A while back a person posted this question on this site. I played with it for a while until I found (in my opinion) some pretty nice examples. A couple of minutes after I posted my solution the OP deleted the post, so I decided to ask-and-answer the question myself to share the examples.
Questions:
(a) A function with exactly two horizontal asymptotes and exactly two vertical asymptotes, but is defined everywhere else on $\mathbb{R}$.
(b) A continuous function on $\mathbb{R}$ with $f(2)=−3$, $f(−3)=2$, and whose graph has no -intercept.
(c) An everywhere continuous odd function on $\mathbb{R}$ which achieves its absolute maximum value at exactly two points.
a) A function that works is $$ \frac{1}{x(x-1)} +\arctan(x) $$ since the first part gives you the vertical asymptotes and the $\arctan(x)$ part gives you the horizontal ones.
b) It's impossible. Notice that at $x = -3$ you are above the $x$-axis (at a height of $2$) and that at $x=2$ you are below the $x$-axis (at a height of $-3$). If the function is continuous you should be able to draw its graph without lifting your pencil.
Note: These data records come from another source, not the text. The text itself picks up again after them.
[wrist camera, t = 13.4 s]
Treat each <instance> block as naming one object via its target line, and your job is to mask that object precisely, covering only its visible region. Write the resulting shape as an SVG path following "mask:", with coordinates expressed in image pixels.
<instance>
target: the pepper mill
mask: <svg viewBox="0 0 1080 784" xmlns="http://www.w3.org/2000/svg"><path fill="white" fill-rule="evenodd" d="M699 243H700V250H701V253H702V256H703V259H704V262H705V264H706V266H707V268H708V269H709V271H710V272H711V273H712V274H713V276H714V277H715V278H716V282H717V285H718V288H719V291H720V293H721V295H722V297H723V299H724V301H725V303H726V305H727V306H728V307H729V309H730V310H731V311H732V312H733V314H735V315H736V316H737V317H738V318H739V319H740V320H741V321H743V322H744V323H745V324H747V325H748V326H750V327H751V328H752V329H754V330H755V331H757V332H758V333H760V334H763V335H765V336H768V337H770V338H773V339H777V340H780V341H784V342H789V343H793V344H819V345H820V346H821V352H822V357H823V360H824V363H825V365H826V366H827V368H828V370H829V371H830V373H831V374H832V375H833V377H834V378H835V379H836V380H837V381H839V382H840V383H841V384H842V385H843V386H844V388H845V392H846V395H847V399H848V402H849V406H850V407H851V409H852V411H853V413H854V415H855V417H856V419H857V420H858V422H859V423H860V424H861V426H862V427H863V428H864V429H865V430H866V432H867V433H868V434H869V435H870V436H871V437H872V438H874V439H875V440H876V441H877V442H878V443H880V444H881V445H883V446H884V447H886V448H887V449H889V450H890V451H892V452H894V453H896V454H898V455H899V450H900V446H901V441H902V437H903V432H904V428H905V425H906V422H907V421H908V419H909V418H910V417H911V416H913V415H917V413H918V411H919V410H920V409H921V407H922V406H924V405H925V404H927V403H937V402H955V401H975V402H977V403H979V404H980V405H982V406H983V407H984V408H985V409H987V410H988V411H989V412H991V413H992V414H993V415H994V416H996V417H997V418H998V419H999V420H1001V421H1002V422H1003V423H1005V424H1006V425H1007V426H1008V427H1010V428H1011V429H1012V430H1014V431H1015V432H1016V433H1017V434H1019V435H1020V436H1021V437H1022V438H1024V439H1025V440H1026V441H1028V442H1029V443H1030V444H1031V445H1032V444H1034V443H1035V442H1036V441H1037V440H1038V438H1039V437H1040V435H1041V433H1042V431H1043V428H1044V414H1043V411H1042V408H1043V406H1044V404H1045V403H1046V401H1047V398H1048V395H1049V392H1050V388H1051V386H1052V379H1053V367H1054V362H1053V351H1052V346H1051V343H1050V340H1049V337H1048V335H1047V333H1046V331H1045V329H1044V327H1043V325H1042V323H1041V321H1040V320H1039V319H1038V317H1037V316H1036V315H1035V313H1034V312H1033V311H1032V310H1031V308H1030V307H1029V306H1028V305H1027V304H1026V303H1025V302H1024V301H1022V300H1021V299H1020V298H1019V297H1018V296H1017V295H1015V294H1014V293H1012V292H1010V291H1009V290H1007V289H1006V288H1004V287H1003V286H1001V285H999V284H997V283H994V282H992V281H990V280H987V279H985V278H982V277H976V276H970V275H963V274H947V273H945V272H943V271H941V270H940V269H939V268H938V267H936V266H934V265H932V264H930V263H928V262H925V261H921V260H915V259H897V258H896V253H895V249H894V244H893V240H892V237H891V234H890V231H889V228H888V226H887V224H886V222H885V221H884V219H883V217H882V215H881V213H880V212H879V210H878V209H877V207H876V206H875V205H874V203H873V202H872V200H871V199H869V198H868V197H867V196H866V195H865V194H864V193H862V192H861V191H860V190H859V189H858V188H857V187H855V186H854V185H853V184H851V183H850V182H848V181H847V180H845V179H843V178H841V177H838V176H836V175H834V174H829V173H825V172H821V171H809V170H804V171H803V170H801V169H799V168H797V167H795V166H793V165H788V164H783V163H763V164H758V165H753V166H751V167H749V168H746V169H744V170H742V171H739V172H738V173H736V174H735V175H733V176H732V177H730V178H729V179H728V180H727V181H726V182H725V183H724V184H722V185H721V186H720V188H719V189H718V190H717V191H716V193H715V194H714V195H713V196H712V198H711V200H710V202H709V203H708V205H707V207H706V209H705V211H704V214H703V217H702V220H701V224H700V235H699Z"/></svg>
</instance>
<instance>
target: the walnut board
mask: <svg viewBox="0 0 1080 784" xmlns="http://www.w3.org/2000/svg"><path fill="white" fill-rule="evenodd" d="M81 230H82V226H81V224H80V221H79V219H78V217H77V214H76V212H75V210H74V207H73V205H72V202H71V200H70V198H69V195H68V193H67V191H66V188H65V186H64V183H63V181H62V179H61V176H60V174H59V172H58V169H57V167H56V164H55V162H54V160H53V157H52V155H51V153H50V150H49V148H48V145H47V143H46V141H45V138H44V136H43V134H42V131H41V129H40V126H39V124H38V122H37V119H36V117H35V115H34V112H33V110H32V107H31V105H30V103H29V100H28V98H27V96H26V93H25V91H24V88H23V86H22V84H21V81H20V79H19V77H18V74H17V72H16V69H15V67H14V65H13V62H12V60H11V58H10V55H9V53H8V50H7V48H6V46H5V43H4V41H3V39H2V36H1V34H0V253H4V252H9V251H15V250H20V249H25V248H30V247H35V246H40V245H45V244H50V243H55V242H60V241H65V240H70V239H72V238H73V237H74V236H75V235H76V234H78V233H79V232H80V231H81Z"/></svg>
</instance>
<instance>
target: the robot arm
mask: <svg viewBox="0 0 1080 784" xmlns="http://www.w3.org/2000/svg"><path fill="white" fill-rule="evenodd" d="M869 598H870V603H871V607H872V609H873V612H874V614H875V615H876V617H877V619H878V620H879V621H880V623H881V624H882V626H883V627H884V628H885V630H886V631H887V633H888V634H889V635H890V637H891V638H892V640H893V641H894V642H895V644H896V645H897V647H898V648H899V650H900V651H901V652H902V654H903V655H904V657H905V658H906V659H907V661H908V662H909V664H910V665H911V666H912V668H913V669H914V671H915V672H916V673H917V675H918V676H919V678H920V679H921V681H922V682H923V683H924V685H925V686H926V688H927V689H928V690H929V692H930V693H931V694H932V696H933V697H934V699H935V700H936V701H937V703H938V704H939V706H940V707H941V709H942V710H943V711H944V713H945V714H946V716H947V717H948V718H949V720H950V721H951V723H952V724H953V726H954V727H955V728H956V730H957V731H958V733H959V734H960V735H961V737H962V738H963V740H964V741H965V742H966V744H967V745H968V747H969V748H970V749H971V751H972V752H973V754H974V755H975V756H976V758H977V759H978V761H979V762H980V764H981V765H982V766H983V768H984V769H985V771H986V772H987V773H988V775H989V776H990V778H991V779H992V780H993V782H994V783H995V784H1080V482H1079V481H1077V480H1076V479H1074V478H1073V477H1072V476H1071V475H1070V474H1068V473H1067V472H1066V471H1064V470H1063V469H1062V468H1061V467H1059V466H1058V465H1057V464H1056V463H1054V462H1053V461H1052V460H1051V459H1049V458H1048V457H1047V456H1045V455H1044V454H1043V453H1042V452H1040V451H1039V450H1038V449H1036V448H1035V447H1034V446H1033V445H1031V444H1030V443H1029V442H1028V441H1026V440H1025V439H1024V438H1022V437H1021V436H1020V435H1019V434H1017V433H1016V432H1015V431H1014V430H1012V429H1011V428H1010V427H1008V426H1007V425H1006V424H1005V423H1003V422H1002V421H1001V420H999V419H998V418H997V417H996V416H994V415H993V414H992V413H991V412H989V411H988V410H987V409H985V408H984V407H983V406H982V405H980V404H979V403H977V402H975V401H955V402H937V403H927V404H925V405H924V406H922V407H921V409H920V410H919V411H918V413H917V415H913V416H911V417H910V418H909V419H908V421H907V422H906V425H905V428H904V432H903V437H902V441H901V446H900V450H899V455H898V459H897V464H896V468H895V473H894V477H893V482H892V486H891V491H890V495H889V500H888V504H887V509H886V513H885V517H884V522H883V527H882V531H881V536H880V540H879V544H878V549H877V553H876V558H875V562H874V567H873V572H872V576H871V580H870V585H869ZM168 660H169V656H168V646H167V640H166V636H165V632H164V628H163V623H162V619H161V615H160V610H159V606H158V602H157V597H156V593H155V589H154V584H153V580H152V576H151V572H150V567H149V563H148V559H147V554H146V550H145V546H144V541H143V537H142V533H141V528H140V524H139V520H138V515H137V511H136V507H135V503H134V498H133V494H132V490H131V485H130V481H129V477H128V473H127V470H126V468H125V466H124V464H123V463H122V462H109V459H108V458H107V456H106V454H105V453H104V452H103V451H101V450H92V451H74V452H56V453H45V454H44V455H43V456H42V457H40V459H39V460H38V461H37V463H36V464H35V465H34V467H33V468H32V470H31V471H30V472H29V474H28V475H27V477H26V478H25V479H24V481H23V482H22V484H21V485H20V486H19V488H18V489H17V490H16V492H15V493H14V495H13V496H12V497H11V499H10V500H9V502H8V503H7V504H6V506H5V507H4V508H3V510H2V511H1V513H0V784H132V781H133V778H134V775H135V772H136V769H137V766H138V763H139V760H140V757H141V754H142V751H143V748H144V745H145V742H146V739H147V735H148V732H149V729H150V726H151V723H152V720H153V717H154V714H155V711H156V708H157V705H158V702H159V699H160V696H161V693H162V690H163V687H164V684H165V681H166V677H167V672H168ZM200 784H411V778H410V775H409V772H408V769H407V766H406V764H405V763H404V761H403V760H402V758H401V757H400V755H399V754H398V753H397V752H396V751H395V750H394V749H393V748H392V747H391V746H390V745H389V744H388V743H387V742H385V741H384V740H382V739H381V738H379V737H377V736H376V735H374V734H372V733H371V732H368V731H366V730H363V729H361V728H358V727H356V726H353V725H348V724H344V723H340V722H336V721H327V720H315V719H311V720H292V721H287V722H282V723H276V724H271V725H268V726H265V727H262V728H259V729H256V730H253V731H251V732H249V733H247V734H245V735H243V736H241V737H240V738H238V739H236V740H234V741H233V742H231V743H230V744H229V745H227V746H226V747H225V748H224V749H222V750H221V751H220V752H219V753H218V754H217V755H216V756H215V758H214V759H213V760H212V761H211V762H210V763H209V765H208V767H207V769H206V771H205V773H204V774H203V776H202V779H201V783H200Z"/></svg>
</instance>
So can you draw a line from above the $x$-axis to below the $x$-axis without lifting your pencil and without crossing the $x$-axis?
Bolzano's theorem (or the stronger Intermediate value theorem) proves the impossibility of this.
c) An example that is continuous (and even differentiable) is $$ f(x) = \begin{cases} e^{2\pi+x} -1, & \text{for }\ x \le -2\pi\\ \sin(x), & \text{for }\ -2\pi<x < 2\pi\\ -e^{2\pi-x} +1, & \text{for }\ x \ge 2\pi\\ \end{cases} $$